Parallel verändert sich auch der Inhalt des Energieausweises selbst. Der neue § 85 Abs. 1 Nr. 23 GModG-E ergänzt die Pflichtangaben um „die berechnete Primärenergie in Megawattstunden und die berechnete jährliche Endenergie in Megawattstunden" (Umsetzung Anhang V Nr. 2 a der EU-Gebäuderichtlinie (EU) 2024/1275). Das sind absolute Jahresmengen in MWh — zusätzlich zu den bisherigen spezifischen Werten in kWh/(m²·a). Für die Inseratspflicht nach § 87 sind diese MWh-Absolutwerte nicht vorgesehen, sie erscheinen nur auf dem Ausweis. Praktisch sind sie trotzdem maklerrelevant: Kaufinteressenten leiten daraus direkt die Heizkostenprognose ab — entsprechende Fragen kommen ab Inkrafttreten zuverlässig.
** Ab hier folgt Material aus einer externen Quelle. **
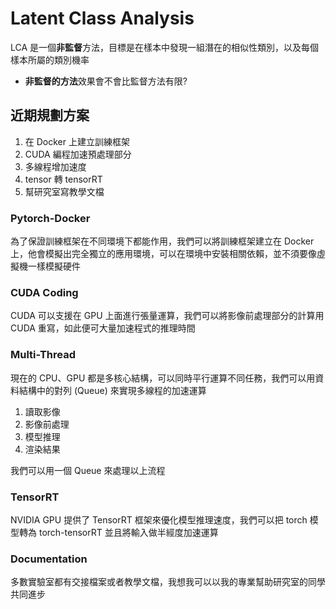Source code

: # Latent Class Analysis

LCA 是一個**非監督**方法，目標是在樣本中發現一組潛在的相似性類別，以及每個樣本所屬的類別機率

- **非監督的方法**效果會不會比監督方法有限?

## 近期規劃方案

1. 在 Docker 上建立訓練框架
2. CUDA 編程加速預處理部分
3. 多線程增加速度
4. tensor 轉 tensorRT
5. 幫研究室寫教學文檔

### Pytorch-Docker

為了保證訓練框架在不同環境下都能作用，我們可以將訓練框架建立在 Docker 上，他會模擬出完全獨立的應用環境，可以在環境中安裝相關依賴，並不須要像虛擬機一樣模擬硬件

### CUDA Coding

CUDA 可以支援在 GPU 上面進行張量運算，我們可以將影像前處理部分的計算用 CUDA 重寫，如此便可大量加速程式的推理時間

### Multi-Thread

現在的 CPU、GPU 都是多核心結構，可以同時平行運算不同任務，我們可以用資料結構中的對列 (Queue) 來實現多線程的加速運算

1. 讀取影像
2. 影像前處理
3. 模型推理
4. 渲染結果

我們可以用一個 Queue 來處理以上流程

### TensorRT

NVIDIA GPU 提供了 TensorRT 框架來優化模型推理速度，我們可以把 torch 模型轉為 torch-tensorRT 並且將輸入做半經度加速運算

### Documentation

多數實驗室都有交接檔案或者教學文檔，我想我可以以我的專業幫助研究室的同學共同進步



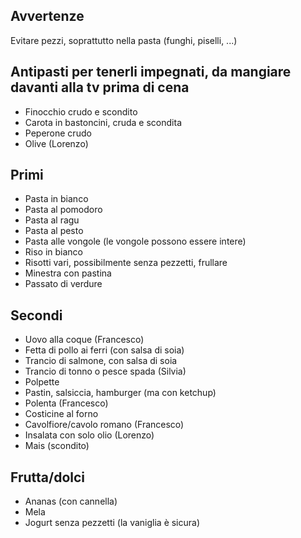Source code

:## Avvertenze
Evitare pezzi, soprattutto nella pasta (funghi, piselli, ...)

## Antipasti per tenerli impegnati, da mangiare davanti alla tv prima di cena
- Finocchio crudo e scondito
- Carota in bastoncini, cruda e scondita
- Peperone crudo
- Olive (Lorenzo)

## Primi
- Pasta in bianco
- Pasta al pomodoro
- Pasta al ragu
- Pasta al pesto
- Pasta alle vongole (le vongole possono essere intere)
- Riso in bianco
- Risotti vari, possibilmente senza pezzetti, frullare
- Minestra con pastina
- Passato di verdure

## Secondi
- Uovo alla coque (Francesco)
- Fetta di pollo ai ferri (con salsa di soia)
- Trancio di salmone, con salsa di soia
- Trancio di tonno o pesce spada (Silvia)
- Polpette
- Pastin, salsiccia, hamburger (ma con ketchup)
- Polenta (Francesco)
- Costicine al forno
- Cavolfiore/cavolo romano (Francesco)
- Insalata con solo olio (Lorenzo)
- Mais (scondito)


## Frutta/dolci
- Ananas (con cannella)
- Mela
- Jogurt senza pezzetti (la vaniglia è sicura)
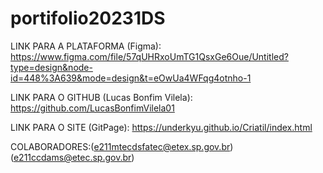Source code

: # portifolio20231DS
LINK PARA A PLATAFORMA (Figma): https://www.figma.com/file/57qUHRxoUmTG1QsxGe6Oue/Untitled?type=design&node-id=448%3A639&mode=design&t=eOwUa4WFqg4otnho-1

LINK PARA O GITHUB (Lucas Bonfim Vilela): https://github.com/LucasBonfimVilela01

LINK PARA O SITE (GitPage): https://underkyu.github.io/Criatil/index.html

COLABORADORES:(e211mtecdsfatec@etex.sp.gov.br)
(e211ccdams@etec.sp.gov.br)
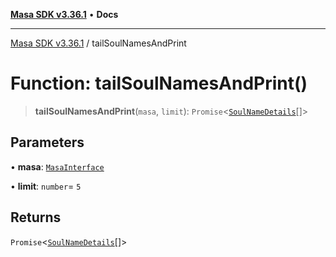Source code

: [**Masa SDK v3.36.1**](../README.md) • **Docs**

***

[Masa SDK v3.36.1](../globals.md) / tailSoulNamesAndPrint

# Function: tailSoulNamesAndPrint()

> **tailSoulNamesAndPrint**(`masa`, `limit`): `Promise`\<[`SoulNameDetails`](../interfaces/SoulNameDetails.md)[]\>

## Parameters

• **masa**: [`MasaInterface`](../interfaces/MasaInterface.md)

• **limit**: `number`= `5`

## Returns

`Promise`\<[`SoulNameDetails`](../interfaces/SoulNameDetails.md)[]\>
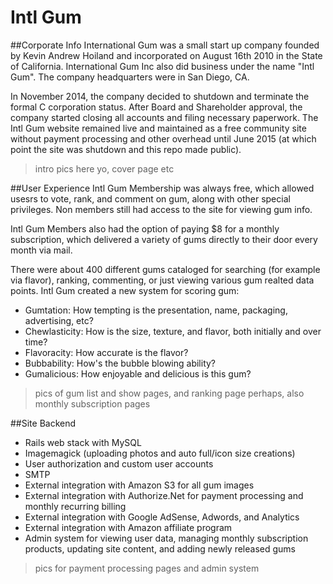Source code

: Intl Gum
==
##Corporate Info
International Gum was a small start up company founded by Kevin Andrew Hoiland and incorporated on August 16th 2010 in the State of California. International Gum Inc also did business under the name "Intl Gum". The company headquarters were in San Diego, CA.

In November 2014, the company decided to shutdown and terminate the formal C corporation status. After Board and Shareholder approval, the company started closing all accounts and filing necessary paperwork. The Intl Gum website remained live and maintained as a free community site without payment processing and other overhead until June 2015 (at which point the site was shutdown and this repo made public).

> intro pics here yo, cover page etc

##User Experience
Intl Gum Membership was always free, which allowed usesrs to vote, rank, and comment on gum, along with other special privileges.  Non members still had access to the site for viewing gum info.

Intl Gum Members also had the option of paying $8 for a monthly subscription, which delivered a variety of gums directly to their door every month via mail.

There were about 400 different gums cataloged for searching (for example via flavor), ranking, commenting, or just viewing various gum realted data points.  Intl Gum created a new system for scoring gum:
* Gumtation: How tempting is the presentation, name, packaging, advertising, etc? 
* Chewlasticity: How is the size, texture, and flavor, both initially and over time? 
* Flavoracity: How accurate is the flavor? 
* Bubbability: How's the bubble blowing ability? 
* Gumalicious: How enjoyable and delicious is this gum?

> pics of gum list and show pages, and ranking page perhaps, also monthly subscription pages

##Site Backend
* Rails web stack with MySQL
* Imagemagick (uploading photos and auto full/icon size creations)
* User authorization and custom user accounts
* SMTP
* External integration with Amazon S3 for all gum images
* External integration with Authorize.Net for payment processing and monthly recurring billing
* External integration with Google AdSense, Adwords, and Analytics
* External integration with Amazon affiliate program
* Admin system for viewing user data, managing monthly subscription products, updating site content, and adding newly released gums

> pics for payment processing pages and admin system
Wo steht welcher Wert? Inserat · Ausweis · Klasse

§§ 85 · 86 · 87 GModG-E

Im Inserat (§ 87)

Heute (GEG)
Endenergie
in kWh/(m²·a)
Künftig (GModG-E)
Primärenergie
in kWh/(m²·a) — Wechsel

Im Energieausweis (§ 85)

Bereits heute
Primär- & Endenergie
in kWh/(m²·a)
Neu im GModG-E
Primär- & Endenergie
absolut in MWh/a (Nr. 23)

Klasse A+–H (§ 86, Anlage 10)

Heute & künftig
aus Endenergie
unverändert

Inkonsistenz: Inserat zeigt Primärenergie, Klasse rechnet aus Endenergie.
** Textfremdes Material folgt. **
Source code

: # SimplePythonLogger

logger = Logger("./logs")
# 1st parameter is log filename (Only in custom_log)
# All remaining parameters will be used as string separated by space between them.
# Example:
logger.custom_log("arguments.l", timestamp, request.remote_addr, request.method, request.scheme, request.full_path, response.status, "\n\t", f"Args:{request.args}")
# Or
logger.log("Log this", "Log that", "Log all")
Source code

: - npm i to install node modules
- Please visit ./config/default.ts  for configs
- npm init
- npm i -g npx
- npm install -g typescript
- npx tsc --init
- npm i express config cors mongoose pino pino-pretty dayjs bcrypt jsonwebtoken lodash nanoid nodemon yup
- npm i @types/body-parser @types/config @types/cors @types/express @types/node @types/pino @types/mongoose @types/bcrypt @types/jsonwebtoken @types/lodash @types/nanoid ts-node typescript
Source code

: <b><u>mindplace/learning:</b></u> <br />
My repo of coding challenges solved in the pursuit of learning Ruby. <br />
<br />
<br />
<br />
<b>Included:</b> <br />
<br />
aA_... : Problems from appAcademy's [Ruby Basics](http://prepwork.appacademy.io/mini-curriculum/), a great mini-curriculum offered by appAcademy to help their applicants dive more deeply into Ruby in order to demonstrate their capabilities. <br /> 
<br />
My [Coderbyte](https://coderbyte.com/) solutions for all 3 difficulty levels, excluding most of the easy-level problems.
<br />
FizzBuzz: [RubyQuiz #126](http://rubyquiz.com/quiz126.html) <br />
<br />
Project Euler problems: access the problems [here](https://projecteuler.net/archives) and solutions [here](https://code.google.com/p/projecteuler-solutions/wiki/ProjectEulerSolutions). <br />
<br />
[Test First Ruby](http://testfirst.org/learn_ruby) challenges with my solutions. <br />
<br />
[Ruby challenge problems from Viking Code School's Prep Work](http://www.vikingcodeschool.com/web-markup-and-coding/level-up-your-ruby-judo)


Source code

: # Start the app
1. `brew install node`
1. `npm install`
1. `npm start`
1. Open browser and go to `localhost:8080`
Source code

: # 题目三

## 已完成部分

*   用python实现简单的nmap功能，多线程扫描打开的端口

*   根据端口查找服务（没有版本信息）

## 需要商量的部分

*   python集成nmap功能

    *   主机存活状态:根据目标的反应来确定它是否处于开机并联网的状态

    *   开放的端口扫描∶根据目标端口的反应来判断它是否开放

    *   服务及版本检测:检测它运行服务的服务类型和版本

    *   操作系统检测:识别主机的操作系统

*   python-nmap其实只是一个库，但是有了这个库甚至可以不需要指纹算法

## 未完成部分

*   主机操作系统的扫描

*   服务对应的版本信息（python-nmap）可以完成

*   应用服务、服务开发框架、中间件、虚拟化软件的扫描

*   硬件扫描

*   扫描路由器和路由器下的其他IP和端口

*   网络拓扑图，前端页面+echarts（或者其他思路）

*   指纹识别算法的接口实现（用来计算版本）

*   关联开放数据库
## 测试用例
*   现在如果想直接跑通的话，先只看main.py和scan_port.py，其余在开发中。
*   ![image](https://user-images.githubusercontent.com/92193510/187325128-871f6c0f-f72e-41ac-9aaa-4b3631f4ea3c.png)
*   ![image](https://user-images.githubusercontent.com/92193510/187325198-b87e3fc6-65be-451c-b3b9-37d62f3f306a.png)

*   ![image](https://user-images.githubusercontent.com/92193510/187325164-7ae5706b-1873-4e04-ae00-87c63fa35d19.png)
Drei Werte an drei Orten — ab Inkrafttreten zeigt das Inserat eine andere Größe als die Klassen-Logik dahinter. Auf dem Ausweis stehen zusätzlich absolute MWh-Werte für das Käufergespräch.

Die Übergangsregelung steht in § 112 Abs. 3 GModG-E: Für Energieausweise, die vor Inkrafttreten (also unter altem Recht) ausgestellt wurden, bleibt es bei den heutigen Pflichtangaben — Endenergiebedarf/-verbrauch. Praktisch heißt das: Ihr Inseratssystem muss zwei Pfade kennen — den Alt-Ausweis-Pfad mit Endenergie-Wert, den Neu-Ausweis-Pfad mit Primärenergie-Wert.
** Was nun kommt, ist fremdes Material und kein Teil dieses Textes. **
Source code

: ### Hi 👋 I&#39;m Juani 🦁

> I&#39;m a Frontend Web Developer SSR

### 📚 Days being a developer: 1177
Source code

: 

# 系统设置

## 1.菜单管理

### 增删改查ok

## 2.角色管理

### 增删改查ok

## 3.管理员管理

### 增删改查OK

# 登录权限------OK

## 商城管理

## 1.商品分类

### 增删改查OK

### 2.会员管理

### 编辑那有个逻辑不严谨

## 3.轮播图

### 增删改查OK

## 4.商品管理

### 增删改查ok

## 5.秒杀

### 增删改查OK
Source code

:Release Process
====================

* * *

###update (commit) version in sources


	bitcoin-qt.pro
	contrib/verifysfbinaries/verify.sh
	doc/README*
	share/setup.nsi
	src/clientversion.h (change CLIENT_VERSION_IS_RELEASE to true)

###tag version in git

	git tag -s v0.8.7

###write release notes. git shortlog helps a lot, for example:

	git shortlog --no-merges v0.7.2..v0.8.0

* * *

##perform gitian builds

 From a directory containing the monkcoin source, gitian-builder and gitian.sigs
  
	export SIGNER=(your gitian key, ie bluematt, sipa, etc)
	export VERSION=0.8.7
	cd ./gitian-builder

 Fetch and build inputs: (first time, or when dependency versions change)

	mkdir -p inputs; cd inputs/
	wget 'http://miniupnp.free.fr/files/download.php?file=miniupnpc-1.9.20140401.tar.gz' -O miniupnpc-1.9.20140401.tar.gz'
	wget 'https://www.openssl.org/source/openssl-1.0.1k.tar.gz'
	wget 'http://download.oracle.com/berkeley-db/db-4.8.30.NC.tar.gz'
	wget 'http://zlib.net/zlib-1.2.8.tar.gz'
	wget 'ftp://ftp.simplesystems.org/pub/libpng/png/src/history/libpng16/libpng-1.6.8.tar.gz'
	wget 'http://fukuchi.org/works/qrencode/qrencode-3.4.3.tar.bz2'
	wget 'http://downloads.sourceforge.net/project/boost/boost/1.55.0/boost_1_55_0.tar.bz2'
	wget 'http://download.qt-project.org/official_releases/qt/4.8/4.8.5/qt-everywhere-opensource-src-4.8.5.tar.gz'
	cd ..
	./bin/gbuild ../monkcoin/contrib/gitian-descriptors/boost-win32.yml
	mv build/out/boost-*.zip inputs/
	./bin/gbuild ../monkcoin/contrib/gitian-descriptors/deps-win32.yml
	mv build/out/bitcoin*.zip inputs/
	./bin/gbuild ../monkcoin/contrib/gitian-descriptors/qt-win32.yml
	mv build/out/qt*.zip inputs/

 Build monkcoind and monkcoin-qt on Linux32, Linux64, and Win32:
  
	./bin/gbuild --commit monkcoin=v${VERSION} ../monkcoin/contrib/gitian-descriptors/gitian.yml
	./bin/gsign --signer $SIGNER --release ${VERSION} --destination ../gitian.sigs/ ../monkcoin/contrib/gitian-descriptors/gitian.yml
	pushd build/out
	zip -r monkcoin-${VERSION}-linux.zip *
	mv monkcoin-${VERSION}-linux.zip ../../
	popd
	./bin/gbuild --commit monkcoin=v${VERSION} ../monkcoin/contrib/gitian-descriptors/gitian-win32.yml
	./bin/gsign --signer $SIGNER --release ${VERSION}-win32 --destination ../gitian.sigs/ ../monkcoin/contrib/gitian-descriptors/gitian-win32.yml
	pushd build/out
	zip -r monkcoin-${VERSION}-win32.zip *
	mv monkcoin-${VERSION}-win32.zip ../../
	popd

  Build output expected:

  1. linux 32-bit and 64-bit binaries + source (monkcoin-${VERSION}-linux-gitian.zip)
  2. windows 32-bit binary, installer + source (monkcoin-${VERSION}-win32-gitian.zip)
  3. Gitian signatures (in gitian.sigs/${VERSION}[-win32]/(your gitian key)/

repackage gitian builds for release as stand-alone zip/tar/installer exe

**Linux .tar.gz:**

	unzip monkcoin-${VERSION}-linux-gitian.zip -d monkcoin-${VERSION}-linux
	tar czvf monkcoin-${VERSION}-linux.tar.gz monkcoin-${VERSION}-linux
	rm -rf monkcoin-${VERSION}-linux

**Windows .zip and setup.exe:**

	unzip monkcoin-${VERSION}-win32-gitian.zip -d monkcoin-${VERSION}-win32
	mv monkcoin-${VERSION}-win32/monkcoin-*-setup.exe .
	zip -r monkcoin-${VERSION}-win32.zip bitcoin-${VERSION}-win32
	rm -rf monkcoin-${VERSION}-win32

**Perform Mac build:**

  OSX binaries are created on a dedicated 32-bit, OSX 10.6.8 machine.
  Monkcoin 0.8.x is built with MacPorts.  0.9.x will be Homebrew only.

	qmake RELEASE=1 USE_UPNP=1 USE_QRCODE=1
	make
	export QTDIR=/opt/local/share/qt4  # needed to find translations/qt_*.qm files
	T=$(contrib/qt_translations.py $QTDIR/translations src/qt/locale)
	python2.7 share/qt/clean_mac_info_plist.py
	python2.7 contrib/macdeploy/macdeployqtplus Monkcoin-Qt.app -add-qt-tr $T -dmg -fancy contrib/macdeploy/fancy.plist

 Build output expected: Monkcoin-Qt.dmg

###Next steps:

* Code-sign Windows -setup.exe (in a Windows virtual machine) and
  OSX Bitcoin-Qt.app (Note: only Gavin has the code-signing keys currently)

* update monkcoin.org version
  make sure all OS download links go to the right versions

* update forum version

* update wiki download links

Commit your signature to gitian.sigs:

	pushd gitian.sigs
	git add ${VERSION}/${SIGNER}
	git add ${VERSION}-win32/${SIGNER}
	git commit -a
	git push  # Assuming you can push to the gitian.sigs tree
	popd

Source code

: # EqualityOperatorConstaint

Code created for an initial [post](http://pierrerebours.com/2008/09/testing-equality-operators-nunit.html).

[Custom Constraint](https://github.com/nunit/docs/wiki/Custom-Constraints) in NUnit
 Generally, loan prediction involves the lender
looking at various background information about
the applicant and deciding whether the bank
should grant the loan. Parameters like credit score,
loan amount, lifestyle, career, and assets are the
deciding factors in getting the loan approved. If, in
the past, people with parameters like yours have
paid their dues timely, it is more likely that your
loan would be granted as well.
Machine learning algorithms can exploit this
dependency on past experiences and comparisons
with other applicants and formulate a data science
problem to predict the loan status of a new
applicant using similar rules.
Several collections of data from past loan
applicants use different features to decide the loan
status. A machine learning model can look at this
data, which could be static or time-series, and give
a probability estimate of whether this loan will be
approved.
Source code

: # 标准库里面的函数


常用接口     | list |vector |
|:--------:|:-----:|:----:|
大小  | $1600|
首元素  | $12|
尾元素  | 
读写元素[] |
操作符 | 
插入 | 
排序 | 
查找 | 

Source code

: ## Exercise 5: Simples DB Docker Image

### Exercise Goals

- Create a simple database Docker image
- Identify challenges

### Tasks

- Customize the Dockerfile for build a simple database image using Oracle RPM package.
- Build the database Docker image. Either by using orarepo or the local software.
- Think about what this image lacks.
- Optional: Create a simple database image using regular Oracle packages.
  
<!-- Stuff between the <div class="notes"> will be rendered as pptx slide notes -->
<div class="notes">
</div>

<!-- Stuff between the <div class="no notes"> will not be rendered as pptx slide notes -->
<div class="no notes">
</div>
§ 80 Abs. 4 und 5 — Vorlage und Übergabe

Während § 87 die Pflichtangabe in der Anzeige ändert, regelt § 80 die Pflichten beim Besichtigungstermin und nach Vertragsabschluss. Hier bleibt die Struktur erhalten, der Wortlaut wird aber präziser. § 80 Abs. 4 GModG-E nennt den Immobilienmakler weiterhin ausdrücklich als Verpflichteten und verlangt:

  • Spätestens bei der Besichtigung dem potenziellen Käufer einen Energieausweis oder eine Kopie vorlegen — alternativ deutlich sichtbarer Aushang oder Auslegen.
  • Findet keine Besichtigung statt: unverzügliche Vorlage; spätestens auf ausdrückliche Aufforderung des Käufers.
  • Unverzüglich nach Vertragsabschluss: Übergabe des Ausweises oder einer Kopie.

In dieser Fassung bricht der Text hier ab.